Allogene's treatment regimen also includes an antibody drug, ALLO-647, that, along with two chemotherapies, is meant to prep patients for treatment and boost the effectiveness of the cell therapy.
The new data provides more detailed information on both points, and includes results from the first eight patients to get a high dose of the antibody. Four of the eight had complete responses, versus three of the 11 on a low dose.
Neelapu said the numbers offer a "hint" that the higher dose might help, but more data are needed to draw any definitive conclusions.
Just like its initial peak, Allogene still reports that no patients developed graft-versus-host disease, a potentially deadly condition and a key worry with a treatment that puts foreign cells into the body. Six patients experienced cytokine release syndrome, an immune system overreaction often seen with CAR-T treatment, but most cases were classified as mild or moderate. All resolved within seven days.
Allogene reported a total of four severe side effects, and three of them included viral infections.
Neelapu said those infections were picked up on screening tests and were easily treatable. At least thus far, a higher dose of ALLO-647 hasn't meant an increased risk of those infections, he said.
Optimally, off the shelf treatments could expand the use of CAR-T. Autologous therapies take two to three weeks to make and deliver, by which time patients' disease might progress, and that means many who might need the therapy can't get it.
Even those that do get treated need lengthy hospital stays. Yescarta patients have to be monitored for at least a week post-treatment, and one study published last year from Vizient estimated the median stay post-treatment to be 15 days, adding a big hospital bill on top of an already pricey therapy.
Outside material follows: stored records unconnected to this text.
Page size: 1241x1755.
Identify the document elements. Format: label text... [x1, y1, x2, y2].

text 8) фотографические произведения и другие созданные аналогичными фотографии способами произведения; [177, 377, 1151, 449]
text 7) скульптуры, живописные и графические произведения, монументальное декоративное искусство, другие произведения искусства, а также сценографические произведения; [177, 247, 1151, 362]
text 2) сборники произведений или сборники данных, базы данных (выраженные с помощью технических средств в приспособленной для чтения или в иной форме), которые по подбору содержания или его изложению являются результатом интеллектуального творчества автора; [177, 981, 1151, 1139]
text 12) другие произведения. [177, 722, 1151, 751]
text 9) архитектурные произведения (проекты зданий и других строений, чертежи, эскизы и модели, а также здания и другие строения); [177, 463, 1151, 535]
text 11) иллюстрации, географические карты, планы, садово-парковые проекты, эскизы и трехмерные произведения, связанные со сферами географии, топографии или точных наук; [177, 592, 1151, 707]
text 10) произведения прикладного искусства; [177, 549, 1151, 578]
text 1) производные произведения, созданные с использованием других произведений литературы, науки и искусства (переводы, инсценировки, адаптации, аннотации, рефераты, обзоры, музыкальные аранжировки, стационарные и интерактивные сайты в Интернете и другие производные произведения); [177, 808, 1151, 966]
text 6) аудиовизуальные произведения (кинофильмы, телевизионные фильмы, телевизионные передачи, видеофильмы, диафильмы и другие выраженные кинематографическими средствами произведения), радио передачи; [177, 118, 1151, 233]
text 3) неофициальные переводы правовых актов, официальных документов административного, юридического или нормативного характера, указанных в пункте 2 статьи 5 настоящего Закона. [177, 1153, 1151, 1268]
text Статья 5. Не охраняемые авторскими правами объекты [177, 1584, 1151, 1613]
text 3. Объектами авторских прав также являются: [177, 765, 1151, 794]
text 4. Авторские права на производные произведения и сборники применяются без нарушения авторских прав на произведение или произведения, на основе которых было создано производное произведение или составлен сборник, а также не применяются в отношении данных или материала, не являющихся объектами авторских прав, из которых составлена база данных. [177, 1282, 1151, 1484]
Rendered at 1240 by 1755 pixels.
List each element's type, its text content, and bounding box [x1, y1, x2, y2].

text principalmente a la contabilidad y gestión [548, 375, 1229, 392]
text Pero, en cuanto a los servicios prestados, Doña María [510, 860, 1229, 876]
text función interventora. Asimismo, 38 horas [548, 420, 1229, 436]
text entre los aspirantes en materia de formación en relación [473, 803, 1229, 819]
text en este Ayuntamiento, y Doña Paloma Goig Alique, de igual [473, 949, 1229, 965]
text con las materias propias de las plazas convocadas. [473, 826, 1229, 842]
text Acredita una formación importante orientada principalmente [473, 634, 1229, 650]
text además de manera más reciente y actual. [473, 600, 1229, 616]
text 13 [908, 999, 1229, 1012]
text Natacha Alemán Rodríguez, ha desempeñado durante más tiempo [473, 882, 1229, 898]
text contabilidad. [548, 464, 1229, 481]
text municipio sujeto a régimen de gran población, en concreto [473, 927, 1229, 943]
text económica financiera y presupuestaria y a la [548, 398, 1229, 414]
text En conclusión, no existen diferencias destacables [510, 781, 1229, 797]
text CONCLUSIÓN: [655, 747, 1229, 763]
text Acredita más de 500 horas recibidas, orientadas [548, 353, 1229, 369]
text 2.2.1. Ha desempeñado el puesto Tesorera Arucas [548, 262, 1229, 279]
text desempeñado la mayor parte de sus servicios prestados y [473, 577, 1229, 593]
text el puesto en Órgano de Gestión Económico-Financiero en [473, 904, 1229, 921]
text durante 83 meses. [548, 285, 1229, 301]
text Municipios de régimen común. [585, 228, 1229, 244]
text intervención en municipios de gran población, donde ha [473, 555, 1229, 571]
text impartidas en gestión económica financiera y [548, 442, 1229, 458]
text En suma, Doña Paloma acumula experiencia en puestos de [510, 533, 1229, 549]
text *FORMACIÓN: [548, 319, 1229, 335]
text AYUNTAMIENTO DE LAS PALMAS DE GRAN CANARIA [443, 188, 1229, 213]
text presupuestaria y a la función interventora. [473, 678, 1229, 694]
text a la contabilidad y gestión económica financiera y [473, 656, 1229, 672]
Allogeneic therapies are quicker to make; it took a median of five days to treat patients in Allogene's trial. That, and more evidence of improved safety, could mean such treatments are more widely accessible.
"I definitely see an opportunity to develop this more as an outpatient" procedure, Chang said.
That's provided, however, that allogeneic treatment will last as long as autologous cell therapy. Nine of the 12 responses Allogene has seen thus far were ongoing as of the latest data cutoff, meaning no additional patients had relapsed yet.
But much more follow-up will be needed to match what's been shown for autologous CAR-T, which has been available commercially for three years. Chang has said that Allogene is aiming for responses that last at least a year.
"We'll have to wait and see," Neelapu said.